─── FRAGMENTO DE PÁGINA ───

(Imagen: http://multimedia.hola.com/noticias-de-actualidad/2010/03/11/miguel-delibes.jpg)
Ayer enlacé en el Tuiter a la página de un pueblo turolense. También he hablado bastante sobre la montaña leonesa y la Sama-Velilla. Se trata del mismo Todo, que simplemente significa interés por el mundo rural; por sus gentes, por sus paisajes, por sus trabajos, por su vocabulario, por su visión del mundo o por su fauna. Da igual una montaña de Picos de Europa que una dehesa extremeña, no importa si nos encontramos en un soleado olivar andaluz o en una pequeña aldea de Galicia, resulta indiferente hallarse en un lluvioso pueblo pesquero del cantábrico o en los infinitos campos de trigo de Castilla. Por eso admiro tanto al maestro Delibes. Porque amó el campo y comprendió la auténtica naturaleza como pocos.
Estamos en la época del fácil ecologismo dospuntocero, de la tienda de campaña de fin de semana pero con ordenador portátil, de cómo molan mis botas de Goretex pero qué asco me da el barro, tía, de tengo una planta de tomatitos cherry supercools en una macetita con vistas a la calle, de qué moderno soy porque solamente como vegetales, de soy miembro de Greenpeace pero sólo salgo de la ciudad para irme de vacaciones, de ir a una casa rural con jacuzzi y wifi, o de mira colega, qué buen montañero parezco con mi ropa de marca Quechua.
El maestro Delibes sabía, empero, que la esencia del verdadero ecologismo no es sólo la actitud, sino la observación del campesino y de todo aquello que le rodea, es decir, del paisaje y del paisanaje.

─── MATERIAL DE ESTUDIO ───

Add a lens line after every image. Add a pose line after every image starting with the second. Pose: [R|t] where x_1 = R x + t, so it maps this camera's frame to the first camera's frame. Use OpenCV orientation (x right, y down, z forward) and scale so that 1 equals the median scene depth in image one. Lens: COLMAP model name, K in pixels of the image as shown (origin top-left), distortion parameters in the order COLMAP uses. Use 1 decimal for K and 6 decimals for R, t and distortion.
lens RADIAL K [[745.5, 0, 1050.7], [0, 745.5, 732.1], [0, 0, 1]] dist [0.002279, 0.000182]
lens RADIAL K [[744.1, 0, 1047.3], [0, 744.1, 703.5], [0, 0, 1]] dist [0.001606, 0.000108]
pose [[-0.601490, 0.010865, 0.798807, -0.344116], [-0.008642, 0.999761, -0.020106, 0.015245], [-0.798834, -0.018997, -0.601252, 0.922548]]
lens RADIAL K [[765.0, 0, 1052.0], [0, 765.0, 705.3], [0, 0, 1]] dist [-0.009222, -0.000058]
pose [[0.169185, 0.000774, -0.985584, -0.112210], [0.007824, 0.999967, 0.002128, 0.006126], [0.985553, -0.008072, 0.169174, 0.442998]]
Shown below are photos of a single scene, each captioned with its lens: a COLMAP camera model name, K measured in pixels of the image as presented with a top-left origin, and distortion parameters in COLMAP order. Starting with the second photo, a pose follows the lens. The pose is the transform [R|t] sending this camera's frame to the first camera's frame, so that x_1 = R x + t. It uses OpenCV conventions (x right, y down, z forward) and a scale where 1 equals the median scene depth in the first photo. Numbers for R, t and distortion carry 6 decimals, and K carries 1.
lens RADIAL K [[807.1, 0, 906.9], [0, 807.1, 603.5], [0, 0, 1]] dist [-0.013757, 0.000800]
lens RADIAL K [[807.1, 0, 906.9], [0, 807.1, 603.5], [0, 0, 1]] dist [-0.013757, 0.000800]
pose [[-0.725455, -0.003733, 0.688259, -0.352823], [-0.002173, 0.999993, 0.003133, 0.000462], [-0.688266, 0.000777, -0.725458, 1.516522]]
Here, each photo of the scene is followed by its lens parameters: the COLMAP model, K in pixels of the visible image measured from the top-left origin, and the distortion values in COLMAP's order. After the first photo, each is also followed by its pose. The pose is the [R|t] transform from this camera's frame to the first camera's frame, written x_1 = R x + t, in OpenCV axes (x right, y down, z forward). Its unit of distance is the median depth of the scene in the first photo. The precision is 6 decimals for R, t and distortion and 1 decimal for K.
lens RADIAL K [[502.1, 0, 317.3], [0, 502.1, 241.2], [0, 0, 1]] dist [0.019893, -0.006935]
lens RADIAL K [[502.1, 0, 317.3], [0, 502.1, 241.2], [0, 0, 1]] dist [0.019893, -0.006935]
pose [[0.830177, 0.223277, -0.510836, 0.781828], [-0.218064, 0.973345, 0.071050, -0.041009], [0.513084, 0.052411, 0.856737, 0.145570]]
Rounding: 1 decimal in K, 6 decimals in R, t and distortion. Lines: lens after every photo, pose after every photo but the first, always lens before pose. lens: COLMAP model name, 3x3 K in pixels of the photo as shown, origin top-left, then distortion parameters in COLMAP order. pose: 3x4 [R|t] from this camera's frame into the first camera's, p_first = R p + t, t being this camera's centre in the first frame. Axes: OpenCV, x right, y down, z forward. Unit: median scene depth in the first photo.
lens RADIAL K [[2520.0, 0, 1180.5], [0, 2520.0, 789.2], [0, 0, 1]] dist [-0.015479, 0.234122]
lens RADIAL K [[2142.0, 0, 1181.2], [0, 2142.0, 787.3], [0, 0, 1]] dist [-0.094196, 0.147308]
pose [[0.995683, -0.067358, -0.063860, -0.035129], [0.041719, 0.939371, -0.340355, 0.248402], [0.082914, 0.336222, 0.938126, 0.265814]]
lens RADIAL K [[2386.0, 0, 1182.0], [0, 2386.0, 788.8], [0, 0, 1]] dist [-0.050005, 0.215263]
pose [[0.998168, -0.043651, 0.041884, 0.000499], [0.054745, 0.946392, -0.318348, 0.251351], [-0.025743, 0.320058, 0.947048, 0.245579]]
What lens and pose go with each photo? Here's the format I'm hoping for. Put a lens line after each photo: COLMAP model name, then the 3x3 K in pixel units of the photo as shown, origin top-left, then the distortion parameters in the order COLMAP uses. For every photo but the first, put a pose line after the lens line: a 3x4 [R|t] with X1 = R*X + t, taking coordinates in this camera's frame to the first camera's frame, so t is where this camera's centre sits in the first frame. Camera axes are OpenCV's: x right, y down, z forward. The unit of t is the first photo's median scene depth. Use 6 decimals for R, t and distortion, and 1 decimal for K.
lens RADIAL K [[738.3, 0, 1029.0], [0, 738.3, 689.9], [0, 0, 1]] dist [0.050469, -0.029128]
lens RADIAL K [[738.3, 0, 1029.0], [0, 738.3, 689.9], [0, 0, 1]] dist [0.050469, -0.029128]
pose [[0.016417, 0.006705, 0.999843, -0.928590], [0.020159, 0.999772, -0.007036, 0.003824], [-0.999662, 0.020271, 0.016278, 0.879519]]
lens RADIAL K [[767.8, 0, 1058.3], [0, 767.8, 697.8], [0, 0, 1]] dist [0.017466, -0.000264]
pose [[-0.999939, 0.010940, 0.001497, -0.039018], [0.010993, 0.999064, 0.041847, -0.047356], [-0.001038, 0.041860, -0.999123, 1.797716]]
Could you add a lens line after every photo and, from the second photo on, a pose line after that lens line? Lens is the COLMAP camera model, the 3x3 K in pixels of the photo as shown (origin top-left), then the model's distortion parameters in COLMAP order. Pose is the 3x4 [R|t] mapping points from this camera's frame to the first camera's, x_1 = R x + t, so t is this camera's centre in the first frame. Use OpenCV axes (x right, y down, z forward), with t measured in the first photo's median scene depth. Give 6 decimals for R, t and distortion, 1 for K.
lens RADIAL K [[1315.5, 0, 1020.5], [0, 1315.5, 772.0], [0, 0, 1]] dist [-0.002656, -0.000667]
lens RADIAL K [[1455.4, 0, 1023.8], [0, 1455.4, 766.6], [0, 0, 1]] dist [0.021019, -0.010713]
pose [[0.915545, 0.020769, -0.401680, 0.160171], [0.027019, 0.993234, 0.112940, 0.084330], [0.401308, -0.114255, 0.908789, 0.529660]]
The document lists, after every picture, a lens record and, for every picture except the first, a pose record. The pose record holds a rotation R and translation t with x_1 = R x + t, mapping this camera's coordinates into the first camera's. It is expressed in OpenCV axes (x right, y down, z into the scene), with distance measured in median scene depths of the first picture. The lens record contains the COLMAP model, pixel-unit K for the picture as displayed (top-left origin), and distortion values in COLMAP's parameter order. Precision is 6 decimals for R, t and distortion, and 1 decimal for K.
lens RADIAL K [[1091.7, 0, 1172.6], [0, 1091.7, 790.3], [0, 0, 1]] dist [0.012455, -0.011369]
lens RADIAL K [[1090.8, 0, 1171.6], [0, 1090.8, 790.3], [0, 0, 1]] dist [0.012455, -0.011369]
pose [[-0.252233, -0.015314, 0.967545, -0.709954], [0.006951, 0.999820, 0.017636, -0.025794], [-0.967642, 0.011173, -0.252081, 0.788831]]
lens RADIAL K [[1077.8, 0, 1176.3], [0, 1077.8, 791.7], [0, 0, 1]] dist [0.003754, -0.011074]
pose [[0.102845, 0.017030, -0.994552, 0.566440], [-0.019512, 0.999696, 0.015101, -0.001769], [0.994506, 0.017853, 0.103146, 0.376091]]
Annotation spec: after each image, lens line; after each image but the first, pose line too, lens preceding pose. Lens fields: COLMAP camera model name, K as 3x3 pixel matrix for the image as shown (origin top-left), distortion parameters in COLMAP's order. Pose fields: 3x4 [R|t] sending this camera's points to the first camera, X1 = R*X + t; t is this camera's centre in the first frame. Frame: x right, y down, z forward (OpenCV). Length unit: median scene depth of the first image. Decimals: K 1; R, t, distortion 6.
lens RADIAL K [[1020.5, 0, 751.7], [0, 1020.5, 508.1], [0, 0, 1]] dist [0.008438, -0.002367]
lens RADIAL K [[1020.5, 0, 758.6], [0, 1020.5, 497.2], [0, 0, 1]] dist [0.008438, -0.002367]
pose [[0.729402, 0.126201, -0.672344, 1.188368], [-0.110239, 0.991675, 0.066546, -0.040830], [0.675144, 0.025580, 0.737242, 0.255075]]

───

INSTRUCCIONES: Copia del texto sobre Delibes y el mundo rural el pasaje que empieza con "(Imagen: http://mult" y sigue hasta "naturaleza como pocos.".

SOLUCIÓN PROPUESTA:
(Imagen: http://multimedia.hola.com/noticias-de-actualidad/2010/03/11/miguel-delibes.jpg)
Ayer enlacé en el Tuiter a la página de un pueblo turolense. También he hablado bastante sobre la montaña leonesa y la Sama-Velilla. Se trata del mismo Todo, que simplemente significa interés por el mundo rural; por sus gentes, por sus paisajes, por sus trabajos, por su vocabulario, por su visión del mundo o por su fauna. Da igual una montaña de Picos de Europa que una dehesa extremeña, no importa si nos encontramos en un soleado olivar andaluz o en una pequeña aldea de Galicia, resulta indiferente hallarse en un lluvioso pueblo pesquero del cantábrico o en los infinitos campos de trigo de Castilla. Por eso admiro tanto al maestro Delibes. Porque amó el campo y comprendió la auténtica naturaleza como pocos.